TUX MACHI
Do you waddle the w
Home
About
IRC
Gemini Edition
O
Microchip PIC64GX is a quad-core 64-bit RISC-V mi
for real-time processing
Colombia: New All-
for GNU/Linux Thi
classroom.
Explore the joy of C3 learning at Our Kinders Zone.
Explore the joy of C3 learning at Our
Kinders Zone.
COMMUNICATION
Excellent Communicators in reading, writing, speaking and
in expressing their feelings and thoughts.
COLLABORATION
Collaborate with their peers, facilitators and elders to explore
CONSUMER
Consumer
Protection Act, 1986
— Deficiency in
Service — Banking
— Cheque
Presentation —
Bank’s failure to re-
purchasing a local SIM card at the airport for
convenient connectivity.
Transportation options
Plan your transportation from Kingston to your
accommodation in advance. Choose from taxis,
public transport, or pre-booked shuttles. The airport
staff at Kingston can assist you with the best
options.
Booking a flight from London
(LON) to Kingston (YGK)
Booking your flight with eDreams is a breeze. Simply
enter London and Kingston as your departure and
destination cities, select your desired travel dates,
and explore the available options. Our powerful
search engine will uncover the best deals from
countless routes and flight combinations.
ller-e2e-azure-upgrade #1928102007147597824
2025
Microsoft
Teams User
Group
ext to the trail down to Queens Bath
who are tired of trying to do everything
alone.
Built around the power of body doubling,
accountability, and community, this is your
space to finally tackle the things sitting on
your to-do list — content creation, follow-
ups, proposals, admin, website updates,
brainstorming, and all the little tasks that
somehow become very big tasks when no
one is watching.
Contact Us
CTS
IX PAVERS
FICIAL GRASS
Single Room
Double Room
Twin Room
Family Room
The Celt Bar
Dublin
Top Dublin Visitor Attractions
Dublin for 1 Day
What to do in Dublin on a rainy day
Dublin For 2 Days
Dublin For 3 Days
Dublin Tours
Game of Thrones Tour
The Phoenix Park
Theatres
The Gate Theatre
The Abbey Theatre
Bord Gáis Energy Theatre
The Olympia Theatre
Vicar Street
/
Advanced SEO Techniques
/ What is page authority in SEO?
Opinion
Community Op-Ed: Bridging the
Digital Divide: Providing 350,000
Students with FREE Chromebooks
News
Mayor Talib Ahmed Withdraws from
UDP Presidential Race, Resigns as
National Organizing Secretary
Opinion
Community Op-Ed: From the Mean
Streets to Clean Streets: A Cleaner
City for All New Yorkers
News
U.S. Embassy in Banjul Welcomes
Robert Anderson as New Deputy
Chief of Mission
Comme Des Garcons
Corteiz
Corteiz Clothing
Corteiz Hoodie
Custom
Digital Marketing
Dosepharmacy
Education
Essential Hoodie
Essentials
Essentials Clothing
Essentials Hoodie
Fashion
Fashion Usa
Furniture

DIRECTIVE =>
Repeat the entries verbatim through the line with "Booking a flight from London".

ANSWER SPACE =>
TUX MACHI
Do you waddle the w
Home
About
IRC
Gemini Edition
O
Microchip PIC64GX is a quad-core 64-bit RISC-V mi
for real-time processing
Colombia: New All-
for GNU/Linux Thi
classroom.
Explore the joy of C3 learning at Our Kinders Zone.
Explore the joy of C3 learning at Our
Kinders Zone.
COMMUNICATION
Excellent Communicators in reading, writing, speaking and
in expressing their feelings and thoughts.
COLLABORATION
Collaborate with their peers, facilitators and elders to explore
CONSUMER
Consumer
Protection Act, 1986
— Deficiency in
Service — Banking
— Cheque
Presentation —
Bank’s failure to re-
purchasing a local SIM card at the airport for
convenient connectivity.
Transportation options
Plan your transportation from Kingston to your
accommodation in advance. Choose from taxis,
public transport, or pre-booked shuttles. The airport
staff at Kingston can assist you with the best
options.
Booking a flight from London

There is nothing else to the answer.